━━ Material shown ━━

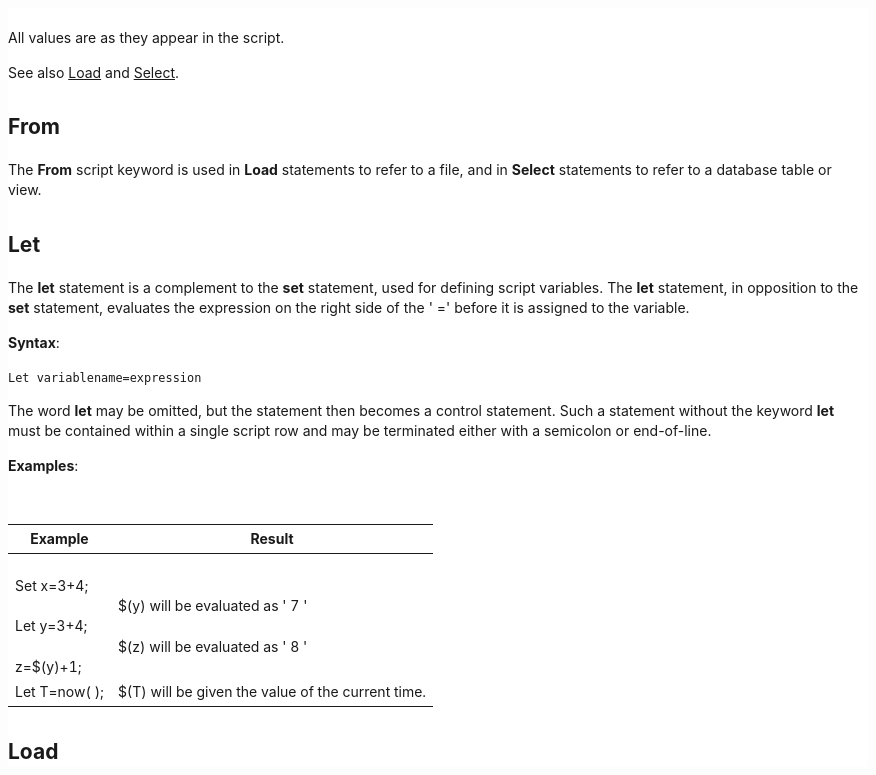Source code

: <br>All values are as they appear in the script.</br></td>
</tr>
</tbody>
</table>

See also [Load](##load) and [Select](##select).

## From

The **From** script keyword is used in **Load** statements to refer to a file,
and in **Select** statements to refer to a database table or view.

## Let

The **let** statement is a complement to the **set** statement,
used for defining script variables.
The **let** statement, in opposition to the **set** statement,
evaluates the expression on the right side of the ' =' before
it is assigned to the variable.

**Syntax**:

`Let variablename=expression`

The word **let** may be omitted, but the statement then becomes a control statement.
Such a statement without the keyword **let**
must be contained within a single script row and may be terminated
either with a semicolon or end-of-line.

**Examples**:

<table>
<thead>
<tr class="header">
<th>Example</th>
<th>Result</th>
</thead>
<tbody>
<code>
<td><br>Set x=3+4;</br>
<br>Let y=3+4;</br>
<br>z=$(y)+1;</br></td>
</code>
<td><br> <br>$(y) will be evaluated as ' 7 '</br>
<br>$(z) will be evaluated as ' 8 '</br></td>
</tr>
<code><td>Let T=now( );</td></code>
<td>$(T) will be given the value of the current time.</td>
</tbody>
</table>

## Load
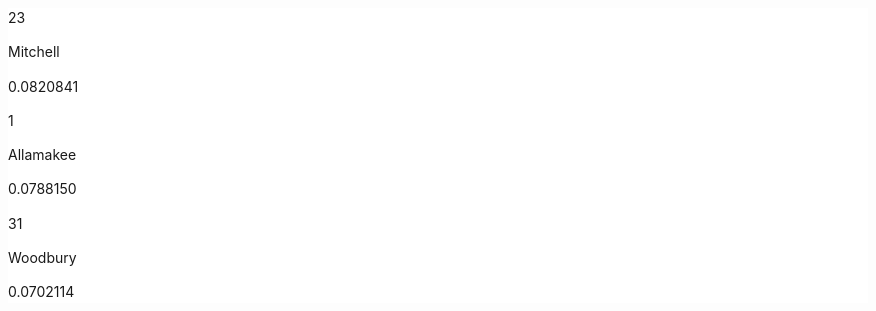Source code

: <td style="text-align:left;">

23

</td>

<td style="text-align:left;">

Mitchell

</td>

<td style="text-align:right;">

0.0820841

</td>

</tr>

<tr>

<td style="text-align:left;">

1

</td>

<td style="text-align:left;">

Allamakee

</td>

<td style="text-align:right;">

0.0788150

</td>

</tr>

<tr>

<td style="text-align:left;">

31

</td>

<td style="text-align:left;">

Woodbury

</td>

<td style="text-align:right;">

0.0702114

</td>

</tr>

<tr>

━━━

§ Exercise directions:
Report how many lines of the records above contain the string "refer", treating case as significant, and give only that number.

§ Written reply:
2